Federation is a technology that has different characteristics than most others. As a result, companies have struggled to figure out how to price it, and doing pilot projects with serious software can be pretty expensive.

Ping Identity thinks it is time for a new pricing model, one that Dan Farber has dubbed "Pay as you Succeed." It seems pretty radical, which is just the type of thing that might work in the internet world. In the meantime, you can get serious federation software to try out for free, paying only when your transaction rate goes above some pretty significant levels. At that point you should have no question about its value, and if you never reach that point, you've learned about the technology for nothing.

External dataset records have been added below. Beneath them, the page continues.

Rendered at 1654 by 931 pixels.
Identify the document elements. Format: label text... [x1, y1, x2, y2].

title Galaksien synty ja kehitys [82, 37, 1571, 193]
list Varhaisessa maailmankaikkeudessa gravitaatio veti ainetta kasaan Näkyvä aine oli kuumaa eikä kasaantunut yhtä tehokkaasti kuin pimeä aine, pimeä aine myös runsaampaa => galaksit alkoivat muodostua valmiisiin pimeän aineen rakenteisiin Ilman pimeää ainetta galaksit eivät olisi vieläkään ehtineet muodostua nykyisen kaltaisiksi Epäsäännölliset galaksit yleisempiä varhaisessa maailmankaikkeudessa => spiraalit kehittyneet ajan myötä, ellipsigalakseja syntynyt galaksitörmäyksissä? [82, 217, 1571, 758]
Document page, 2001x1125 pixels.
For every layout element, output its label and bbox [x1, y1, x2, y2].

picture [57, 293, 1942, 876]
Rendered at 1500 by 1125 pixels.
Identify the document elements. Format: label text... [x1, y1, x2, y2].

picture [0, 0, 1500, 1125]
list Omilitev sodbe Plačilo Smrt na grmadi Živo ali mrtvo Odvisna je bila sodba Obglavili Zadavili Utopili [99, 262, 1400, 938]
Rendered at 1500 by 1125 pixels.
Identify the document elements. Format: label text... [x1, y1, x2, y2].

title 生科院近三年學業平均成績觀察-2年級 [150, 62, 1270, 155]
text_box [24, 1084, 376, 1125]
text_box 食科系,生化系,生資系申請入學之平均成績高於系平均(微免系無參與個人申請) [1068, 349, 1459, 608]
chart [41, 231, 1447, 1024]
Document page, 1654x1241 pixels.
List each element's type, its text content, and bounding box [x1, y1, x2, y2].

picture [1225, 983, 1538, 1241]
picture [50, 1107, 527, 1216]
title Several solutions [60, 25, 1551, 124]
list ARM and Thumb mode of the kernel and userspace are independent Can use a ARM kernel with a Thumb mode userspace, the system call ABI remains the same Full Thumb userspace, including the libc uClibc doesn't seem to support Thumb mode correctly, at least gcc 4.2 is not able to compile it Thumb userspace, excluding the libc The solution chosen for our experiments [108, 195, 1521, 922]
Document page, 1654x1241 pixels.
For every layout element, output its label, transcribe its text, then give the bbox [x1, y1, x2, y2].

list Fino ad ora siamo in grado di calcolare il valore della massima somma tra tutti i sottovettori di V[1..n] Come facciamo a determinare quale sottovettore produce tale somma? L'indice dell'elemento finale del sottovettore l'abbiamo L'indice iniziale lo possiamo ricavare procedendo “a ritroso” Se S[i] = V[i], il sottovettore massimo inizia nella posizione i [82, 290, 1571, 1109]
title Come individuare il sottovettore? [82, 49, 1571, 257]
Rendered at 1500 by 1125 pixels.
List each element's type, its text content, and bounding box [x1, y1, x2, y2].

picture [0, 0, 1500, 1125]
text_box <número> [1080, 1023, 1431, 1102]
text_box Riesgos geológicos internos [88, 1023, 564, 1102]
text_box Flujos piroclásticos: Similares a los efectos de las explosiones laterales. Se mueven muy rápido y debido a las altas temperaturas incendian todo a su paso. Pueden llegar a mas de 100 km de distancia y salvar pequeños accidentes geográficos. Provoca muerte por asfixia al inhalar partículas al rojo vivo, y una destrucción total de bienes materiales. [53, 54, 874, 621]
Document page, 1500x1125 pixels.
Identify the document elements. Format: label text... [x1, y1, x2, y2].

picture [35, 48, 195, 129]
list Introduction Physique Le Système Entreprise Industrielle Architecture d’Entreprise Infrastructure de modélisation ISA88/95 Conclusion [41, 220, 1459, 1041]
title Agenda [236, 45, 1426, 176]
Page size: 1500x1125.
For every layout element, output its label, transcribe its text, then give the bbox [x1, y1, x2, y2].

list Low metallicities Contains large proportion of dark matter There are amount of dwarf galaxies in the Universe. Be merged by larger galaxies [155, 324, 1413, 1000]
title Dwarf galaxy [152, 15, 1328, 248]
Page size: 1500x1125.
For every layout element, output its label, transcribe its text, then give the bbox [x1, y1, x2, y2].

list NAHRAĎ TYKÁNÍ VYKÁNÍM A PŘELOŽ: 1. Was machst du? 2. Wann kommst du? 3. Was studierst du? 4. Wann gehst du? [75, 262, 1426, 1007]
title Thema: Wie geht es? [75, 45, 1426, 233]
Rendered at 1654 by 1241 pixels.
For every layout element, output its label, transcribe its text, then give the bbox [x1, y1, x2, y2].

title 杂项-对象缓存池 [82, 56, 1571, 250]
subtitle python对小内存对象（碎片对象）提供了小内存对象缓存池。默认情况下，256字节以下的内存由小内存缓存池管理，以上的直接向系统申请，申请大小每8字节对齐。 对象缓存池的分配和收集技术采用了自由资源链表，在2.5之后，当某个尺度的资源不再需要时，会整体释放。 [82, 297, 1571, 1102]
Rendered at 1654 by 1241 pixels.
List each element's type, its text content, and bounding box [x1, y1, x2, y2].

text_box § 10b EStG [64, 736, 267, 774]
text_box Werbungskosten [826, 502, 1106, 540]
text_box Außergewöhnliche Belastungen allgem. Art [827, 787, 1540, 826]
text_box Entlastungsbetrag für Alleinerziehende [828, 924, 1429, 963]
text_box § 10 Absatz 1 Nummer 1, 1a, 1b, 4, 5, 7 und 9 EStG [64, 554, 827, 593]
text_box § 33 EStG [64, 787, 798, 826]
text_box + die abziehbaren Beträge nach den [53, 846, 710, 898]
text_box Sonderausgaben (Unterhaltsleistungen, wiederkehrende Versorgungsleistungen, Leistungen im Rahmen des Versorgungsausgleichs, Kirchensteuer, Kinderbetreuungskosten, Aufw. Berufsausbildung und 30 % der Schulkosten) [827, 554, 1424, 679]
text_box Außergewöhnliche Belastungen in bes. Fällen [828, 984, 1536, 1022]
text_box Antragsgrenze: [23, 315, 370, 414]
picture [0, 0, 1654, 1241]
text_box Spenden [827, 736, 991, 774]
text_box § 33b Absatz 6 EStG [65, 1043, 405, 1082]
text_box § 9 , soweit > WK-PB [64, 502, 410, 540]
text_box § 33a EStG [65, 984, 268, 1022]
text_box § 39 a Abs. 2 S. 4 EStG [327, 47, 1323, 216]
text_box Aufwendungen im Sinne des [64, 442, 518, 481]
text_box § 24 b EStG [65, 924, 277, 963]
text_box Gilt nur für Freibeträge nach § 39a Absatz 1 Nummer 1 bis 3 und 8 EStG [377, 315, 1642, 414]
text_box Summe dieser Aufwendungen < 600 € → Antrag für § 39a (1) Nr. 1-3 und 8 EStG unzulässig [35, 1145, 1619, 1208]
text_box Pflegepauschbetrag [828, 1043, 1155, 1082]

This one will be interesting to watch.

It has long been discussed that using identity to keep you "in the loop" when your credit is being used would be a great anti-fraud capability. Now MasterCard is teaming up to create a service that will notify you via cell phone text messaging when they detect what might be a suspicious use of your credit. It is a significant step in putting you "in the loop," and it will be interesting to see how it works out...

OASIS has announced an update to its IPR policy. Intellectual property rights are always a sticky part of creating standards. OASIS has long worked to make as many standards as it can royalty free, but its policy was seen as in need of an overhaul. Patrick Gannon, president and CEO of OASIS, said "though we did have RAND as a baseline, we had mandates in place to do royalty-free work. And if you look at it, the majority of the standards produced at OASIS were in a royalty-free manner."

Now, however, standards committee members are being given three choices. They can choose to license their submissions under either a RAND(Reasonable and Non-Discriminatory) model, an RF(Royalty-Free) model, or a Royalty-Free on Limited Terms model.

What effect this will have in practice on which standards efforts remains to be seen. Eric Newcomer, CTO at Iona Technologies said, "what's needed is a policy that ensures specs aren't encumbered by IP rights. Instead of that, OASIS has adopted a policy that requires the TCs to clearly state their IP policy. The choice under the new policy basically boils down to encumbered or unencumbered specs, with two variations on unencumbered."

The EU has always taken a strong privacy based outlook, and
it is now working on regulations that will affect Rights Management and RFID technologies. These will be important, because whatever technologies develop will have to meet the intent of these privacy regulations, and the designers need to take that into account.

It is one thing to make an identity technology work, another altogether to make it work without transferring more identity information than is required to do the job. Here is where Kim Cameron's identity Law of Fewest Parties that says "Technical identity systems MUST be designed so the disclosure of identifying information is limited to parties having a necessary and justifiable place in a given identity relationship" comes into play. The EU is going to demand it be so.

Note: Kim's Laws of Identity can be found here.

Dell is going IBM one better by integrating both a Trusted Computing TPM and a Smart Card reader into a line of laptops. Trusted computing has been quietly gaining wide deployment, with most computers today having a TPM option at very small cost.